§ ENTRIES SHOWN

╭──

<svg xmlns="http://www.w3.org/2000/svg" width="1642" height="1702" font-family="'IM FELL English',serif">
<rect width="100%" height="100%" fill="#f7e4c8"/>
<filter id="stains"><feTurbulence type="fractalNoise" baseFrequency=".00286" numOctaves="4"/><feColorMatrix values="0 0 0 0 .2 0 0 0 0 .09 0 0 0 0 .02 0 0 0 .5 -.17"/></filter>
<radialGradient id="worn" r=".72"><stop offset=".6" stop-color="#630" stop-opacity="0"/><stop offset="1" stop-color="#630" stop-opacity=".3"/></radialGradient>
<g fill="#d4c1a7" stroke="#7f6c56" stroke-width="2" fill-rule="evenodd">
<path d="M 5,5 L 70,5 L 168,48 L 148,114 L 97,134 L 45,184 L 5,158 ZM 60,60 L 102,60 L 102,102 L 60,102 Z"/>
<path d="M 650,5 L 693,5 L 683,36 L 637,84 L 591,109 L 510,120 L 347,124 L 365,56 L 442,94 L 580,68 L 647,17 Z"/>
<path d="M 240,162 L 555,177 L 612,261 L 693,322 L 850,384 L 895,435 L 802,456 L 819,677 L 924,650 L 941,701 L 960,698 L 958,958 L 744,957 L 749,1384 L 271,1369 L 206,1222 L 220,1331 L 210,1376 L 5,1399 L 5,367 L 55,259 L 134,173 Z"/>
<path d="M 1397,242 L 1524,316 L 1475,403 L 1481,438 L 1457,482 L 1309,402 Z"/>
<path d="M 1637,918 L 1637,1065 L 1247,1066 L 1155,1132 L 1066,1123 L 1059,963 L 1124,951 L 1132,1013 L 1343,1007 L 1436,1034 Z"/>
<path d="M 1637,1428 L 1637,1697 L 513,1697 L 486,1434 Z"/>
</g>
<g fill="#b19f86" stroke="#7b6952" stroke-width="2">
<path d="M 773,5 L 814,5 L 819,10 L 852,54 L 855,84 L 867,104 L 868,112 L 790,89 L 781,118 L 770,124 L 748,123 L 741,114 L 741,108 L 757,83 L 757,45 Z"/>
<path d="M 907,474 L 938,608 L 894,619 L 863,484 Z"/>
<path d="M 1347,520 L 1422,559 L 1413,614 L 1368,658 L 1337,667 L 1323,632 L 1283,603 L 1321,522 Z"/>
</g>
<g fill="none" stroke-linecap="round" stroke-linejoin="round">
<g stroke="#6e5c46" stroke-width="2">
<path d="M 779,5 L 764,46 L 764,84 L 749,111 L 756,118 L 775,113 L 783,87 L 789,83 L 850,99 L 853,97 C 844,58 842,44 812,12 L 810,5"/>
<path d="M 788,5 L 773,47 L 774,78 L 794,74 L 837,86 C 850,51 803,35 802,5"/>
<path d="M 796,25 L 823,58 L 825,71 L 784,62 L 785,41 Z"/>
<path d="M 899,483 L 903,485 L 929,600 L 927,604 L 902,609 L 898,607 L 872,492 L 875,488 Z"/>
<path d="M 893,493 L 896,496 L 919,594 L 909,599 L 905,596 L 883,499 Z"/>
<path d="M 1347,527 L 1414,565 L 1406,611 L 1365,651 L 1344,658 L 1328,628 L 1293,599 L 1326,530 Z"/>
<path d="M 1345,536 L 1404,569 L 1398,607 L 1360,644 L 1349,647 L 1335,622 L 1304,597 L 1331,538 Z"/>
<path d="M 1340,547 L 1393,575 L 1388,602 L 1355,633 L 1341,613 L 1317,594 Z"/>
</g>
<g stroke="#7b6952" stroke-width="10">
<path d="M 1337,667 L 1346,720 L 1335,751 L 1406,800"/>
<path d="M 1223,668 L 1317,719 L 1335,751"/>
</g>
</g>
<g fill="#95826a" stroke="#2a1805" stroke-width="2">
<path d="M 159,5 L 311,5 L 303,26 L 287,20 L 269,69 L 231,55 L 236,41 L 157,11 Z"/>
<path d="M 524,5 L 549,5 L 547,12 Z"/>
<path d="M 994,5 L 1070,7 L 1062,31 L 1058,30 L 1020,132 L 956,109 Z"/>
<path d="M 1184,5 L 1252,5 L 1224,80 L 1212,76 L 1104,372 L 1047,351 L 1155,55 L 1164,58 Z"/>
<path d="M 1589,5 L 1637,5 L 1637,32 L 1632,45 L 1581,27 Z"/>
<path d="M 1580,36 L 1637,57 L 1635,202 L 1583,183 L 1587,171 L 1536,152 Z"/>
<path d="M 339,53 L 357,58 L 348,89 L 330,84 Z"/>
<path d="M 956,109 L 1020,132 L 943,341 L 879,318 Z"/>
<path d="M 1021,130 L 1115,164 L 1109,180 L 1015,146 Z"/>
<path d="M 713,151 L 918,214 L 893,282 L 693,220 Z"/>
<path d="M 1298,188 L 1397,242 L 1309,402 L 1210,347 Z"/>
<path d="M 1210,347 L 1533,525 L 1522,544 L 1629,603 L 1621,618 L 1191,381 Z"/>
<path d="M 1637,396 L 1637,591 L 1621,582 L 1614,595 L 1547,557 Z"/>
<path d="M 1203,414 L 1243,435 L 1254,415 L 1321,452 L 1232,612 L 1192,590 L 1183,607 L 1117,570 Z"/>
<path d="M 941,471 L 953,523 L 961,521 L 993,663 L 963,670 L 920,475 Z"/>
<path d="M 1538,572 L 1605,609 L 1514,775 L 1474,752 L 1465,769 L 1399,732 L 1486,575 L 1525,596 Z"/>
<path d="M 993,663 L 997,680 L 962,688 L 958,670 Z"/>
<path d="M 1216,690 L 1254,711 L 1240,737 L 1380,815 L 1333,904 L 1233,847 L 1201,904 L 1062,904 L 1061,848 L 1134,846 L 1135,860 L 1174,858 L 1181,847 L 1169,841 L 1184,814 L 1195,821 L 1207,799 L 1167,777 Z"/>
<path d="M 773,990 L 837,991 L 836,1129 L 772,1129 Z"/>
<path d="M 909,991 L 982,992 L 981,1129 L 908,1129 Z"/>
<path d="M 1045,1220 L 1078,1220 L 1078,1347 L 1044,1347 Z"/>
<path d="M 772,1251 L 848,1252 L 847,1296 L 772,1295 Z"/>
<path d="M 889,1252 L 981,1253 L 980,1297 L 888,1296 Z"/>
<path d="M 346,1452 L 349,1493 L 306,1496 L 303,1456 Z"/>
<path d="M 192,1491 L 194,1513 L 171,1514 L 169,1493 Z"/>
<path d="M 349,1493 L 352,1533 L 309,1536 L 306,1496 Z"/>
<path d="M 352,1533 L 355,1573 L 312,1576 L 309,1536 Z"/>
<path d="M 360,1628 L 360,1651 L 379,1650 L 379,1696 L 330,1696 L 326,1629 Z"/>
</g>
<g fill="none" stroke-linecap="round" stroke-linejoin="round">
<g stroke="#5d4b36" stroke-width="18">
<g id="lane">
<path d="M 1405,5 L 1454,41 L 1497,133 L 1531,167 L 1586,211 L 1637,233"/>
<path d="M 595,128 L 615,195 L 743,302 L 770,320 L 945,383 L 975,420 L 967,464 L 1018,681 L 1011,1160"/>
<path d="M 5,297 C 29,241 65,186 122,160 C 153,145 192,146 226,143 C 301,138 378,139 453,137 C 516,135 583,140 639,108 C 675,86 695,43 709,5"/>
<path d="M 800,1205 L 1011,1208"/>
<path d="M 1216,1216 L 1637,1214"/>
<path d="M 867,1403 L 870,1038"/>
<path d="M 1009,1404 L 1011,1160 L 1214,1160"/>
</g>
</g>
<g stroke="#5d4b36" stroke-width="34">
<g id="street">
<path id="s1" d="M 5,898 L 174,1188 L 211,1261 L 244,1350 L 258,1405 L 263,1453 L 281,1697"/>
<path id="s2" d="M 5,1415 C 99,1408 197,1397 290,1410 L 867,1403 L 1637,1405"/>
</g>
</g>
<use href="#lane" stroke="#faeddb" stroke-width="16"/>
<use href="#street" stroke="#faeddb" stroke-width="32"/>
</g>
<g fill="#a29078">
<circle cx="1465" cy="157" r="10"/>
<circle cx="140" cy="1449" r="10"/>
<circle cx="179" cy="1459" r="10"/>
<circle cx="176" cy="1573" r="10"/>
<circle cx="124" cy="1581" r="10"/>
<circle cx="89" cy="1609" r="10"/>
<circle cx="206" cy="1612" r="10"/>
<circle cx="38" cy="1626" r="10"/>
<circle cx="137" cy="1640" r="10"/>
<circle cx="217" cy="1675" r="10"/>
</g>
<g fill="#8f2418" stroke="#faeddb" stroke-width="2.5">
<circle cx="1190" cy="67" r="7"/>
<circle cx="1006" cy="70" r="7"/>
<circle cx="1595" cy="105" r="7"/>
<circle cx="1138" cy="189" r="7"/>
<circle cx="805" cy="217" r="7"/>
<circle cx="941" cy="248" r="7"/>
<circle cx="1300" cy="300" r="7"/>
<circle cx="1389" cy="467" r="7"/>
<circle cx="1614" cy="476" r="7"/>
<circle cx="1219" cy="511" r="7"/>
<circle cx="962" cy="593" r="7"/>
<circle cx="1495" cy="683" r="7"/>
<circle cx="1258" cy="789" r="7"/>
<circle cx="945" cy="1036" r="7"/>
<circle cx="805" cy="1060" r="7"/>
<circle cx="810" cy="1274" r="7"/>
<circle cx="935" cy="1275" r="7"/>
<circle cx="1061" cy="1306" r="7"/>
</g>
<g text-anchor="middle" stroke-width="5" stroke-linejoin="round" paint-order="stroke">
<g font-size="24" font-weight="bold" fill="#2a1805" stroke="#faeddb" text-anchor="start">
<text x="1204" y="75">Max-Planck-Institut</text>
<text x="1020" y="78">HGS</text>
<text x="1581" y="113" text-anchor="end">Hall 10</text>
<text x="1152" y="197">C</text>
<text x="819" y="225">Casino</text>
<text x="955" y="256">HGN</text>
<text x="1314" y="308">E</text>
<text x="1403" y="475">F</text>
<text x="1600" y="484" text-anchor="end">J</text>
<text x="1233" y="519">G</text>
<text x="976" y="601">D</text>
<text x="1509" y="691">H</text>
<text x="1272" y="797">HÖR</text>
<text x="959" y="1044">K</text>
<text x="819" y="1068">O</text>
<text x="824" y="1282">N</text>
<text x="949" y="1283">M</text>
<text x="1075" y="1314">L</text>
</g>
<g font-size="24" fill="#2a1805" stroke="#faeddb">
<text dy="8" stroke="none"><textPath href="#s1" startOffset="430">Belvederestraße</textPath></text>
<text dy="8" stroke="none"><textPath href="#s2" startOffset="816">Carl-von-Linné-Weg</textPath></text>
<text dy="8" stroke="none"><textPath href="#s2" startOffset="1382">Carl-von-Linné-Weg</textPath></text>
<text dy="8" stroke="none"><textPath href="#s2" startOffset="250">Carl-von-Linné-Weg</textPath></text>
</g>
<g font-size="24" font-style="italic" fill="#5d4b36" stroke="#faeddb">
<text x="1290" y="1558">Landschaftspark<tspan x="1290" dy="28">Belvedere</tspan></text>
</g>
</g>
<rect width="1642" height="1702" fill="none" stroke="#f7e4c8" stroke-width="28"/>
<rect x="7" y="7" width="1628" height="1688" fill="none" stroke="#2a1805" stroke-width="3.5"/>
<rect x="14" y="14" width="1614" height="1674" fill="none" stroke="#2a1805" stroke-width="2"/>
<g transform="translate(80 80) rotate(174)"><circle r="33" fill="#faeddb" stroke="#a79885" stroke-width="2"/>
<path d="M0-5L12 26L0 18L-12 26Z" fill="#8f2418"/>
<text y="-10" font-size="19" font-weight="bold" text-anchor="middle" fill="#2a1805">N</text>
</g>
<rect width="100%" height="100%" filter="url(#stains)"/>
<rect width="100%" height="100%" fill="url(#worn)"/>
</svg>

╰──

§ ACTIVITY
Total up the lines in the listing above that include "bold". Give the number by itself.

§ SOLUTION TO THE EXERCISE
2